> **TEXT PROVIDED**:
╭──

The trend has already begun, and pretty soon everything we own is going to have ‘smart’ functionality. From the computers in our cars to the air conditioner and even the dishwasher, these advances in technology are actually making it more difficult to survive a major disaster. We're getting soft, as technology makes it so convenient for us to order food, arrange transport, and live our everyday lives. But shouldn't we make use of these advances? Surely having better connectivity and intelligence in a crisis is a good thing right? At its most basic level yes, but there's also a point where you can become too reliant on a system. I believe our smartphones are quickly becoming a crutch we're too dependent on, which ultimately hurts our ability to survive. Here's why.
You're reliant on the grid Yes, a smartphone makes it easy to do just about anything, connecting you to a wealth of information right at your fingertips. But there's a downside. Even though you're wireless, smartphones have got to connect to a network in order to function, and after a day or two without power you're not going to have much charge left anyway. The big question then becomes, will the network and power still be online in the aftermath of a crisis? It's definitely not what I'd put my faith in, that's for sure.

╰──

Saved data entries:
╭──

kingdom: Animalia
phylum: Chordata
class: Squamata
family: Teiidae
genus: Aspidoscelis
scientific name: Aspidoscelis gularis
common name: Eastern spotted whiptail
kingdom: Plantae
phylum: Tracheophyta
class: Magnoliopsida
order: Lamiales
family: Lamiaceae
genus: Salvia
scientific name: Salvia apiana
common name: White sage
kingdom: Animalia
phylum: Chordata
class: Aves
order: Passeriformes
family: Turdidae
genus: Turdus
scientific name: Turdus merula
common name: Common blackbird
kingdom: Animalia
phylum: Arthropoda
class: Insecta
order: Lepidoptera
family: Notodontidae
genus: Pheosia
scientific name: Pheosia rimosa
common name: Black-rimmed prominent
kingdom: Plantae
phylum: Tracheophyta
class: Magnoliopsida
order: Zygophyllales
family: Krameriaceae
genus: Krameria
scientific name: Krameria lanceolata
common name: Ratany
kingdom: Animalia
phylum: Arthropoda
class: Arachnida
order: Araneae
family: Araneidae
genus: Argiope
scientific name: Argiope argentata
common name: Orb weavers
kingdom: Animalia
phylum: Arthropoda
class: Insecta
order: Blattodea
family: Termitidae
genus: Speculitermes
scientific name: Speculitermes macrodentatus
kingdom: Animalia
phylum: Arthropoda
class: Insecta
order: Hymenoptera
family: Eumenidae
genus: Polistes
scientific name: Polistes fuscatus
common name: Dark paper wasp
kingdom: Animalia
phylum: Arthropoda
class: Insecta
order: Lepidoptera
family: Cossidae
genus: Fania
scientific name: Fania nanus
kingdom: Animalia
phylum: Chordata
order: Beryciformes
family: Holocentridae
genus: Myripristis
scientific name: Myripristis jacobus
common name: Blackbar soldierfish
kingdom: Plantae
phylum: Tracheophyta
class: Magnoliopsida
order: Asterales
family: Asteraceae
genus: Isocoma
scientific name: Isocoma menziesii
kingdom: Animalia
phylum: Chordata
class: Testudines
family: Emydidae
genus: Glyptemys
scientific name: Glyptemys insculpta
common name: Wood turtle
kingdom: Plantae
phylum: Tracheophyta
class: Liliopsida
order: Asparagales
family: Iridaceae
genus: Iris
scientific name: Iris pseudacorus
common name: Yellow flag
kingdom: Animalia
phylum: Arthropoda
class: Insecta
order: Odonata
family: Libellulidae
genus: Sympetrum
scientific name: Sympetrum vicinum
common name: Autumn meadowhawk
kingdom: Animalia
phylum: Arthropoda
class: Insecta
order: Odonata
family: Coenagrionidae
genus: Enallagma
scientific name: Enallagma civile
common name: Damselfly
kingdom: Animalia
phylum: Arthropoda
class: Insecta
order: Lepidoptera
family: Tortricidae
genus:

╰──

> **ACTIVITY LIST**:
#1 According to the smartphone text, how long without power will leave a smartphone with little charge?
#2 Please write out everything in the smartphone text from "The trend has" down to "survive. Here's why.".
You will not need any of the items.

> **LIST OF ANSWERS**:
#1 A day or two.

#2
The trend has already begun, and pretty soon everything we own is going to have ‘smart’ functionality. From the computers in our cars to the air conditioner and even the dishwasher, these advances in technology are actually making it more difficult to survive a major disaster. We're getting soft, as technology makes it so convenient for us to order food, arrange transport, and live our everyday lives. But shouldn't we make use of these advances? Surely having better connectivity and intelligence in a crisis is a good thing right? At its most basic level yes, but there's also a point where you can become too reliant on a system. I believe our smartphones are quickly becoming a crutch we're too dependent on, which ultimately hurts our ability to survive. Here's why.